Exercise material:
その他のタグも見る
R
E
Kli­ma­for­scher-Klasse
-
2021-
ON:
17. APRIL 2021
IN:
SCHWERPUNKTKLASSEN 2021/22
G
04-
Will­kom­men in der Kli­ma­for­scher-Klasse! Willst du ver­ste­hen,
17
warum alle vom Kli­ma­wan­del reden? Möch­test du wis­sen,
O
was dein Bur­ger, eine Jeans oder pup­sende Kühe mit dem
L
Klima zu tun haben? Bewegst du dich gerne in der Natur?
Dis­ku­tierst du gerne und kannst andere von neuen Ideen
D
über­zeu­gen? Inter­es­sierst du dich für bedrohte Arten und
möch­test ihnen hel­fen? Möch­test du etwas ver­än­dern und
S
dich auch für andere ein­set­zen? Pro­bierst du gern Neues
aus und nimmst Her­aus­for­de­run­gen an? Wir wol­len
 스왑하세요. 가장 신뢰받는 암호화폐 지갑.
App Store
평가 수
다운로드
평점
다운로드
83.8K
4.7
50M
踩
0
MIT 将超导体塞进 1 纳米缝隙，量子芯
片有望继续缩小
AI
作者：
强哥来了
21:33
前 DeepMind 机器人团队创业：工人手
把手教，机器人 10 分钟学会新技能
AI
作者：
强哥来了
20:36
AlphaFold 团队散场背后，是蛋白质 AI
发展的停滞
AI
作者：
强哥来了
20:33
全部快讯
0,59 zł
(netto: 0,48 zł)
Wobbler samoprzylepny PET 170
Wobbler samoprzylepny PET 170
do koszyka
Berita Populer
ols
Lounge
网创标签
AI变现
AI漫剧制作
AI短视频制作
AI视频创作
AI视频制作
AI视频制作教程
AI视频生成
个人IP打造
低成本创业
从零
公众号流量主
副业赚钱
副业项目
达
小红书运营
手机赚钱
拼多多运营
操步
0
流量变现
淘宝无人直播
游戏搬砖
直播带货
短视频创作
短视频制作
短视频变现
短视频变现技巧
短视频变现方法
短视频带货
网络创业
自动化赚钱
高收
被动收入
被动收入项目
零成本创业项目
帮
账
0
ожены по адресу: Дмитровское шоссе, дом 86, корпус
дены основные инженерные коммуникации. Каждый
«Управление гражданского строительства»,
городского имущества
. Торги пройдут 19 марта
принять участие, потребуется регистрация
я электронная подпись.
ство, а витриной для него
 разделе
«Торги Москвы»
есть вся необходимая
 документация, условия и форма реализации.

Assignment: Once more, write out the records exactly as they are.

Answer space:
その他のタグも見る
R
E
Kli­ma­for­scher-Klasse
-
2021-
ON:
17. APRIL 2021
IN:
SCHWERPUNKTKLASSEN 2021/22
G
04-
Will­kom­men in der Kli­ma­for­scher-Klasse! Willst du ver­ste­hen,
17
warum alle vom Kli­ma­wan­del reden? Möch­test du wis­sen,
O
was dein Bur­ger, eine Jeans oder pup­sende Kühe mit dem
L
Klima zu tun haben? Bewegst du dich gerne in der Natur?
Dis­ku­tierst du gerne und kannst andere von neuen Ideen
D
über­zeu­gen? Inter­es­sierst du dich für bedrohte Arten und
möch­test ihnen hel­fen? Möch­test du etwas ver­än­dern und
S
dich auch für andere ein­set­zen? Pro­bierst du gern Neues
aus und nimmst Her­aus­for­de­run­gen an? Wir wol­len
 스왑하세요. 가장 신뢰받는 암호화폐 지갑.
App Store
평가 수
다운로드
평점
다운로드
83.8K
4.7
50M
踩
0
MIT 将超导体塞进 1 纳米缝隙，量子芯
片有望继续缩小
AI
作者：
强哥来了
21:33
前 DeepMind 机器人团队创业：工人手
把手教，机器人 10 分钟学会新技能
AI
作者：
强哥来了
20:36
AlphaFold 团队散场背后，是蛋白质 AI
发展的停滞
AI
作者：
强哥来了
20:33
全部快讯
0,59 zł
(netto: 0,48 zł)
Wobbler samoprzylepny PET 170
Wobbler samoprzylepny PET 170
do koszyka
Berita Populer
ols
Lounge
网创标签
AI变现
AI漫剧制作
AI短视频制作
AI视频创作
AI视频制作
AI视频制作教程
AI视频生成
个人IP打造
低成本创业
从零
公众号流量主
副业赚钱
副业项目
达
小红书运营
手机赚钱
拼多多运营
操步
0
流量变现
淘宝无人直播
游戏搬砖
直播带货
短视频创作
短视频制作
短视频变现
短视频变现技巧
短视频变现方法
短视频带货
网络创业
自动化赚钱
高收
被动收入
被动收入项目
零成本创业项目
帮
账
0
ожены по адресу: Дмитровское шоссе, дом 86, корпус
дены основные инженерные коммуникации. Каждый
«Управление гражданского строительства»,
городского имущества
. Торги пройдут 19 марта
принять участие, потребуется регистрация
я электронная подпись.
ство, а витриной для него
 разделе
«Торги Москвы»
есть вся необходимая
 документация, условия и форма реализации.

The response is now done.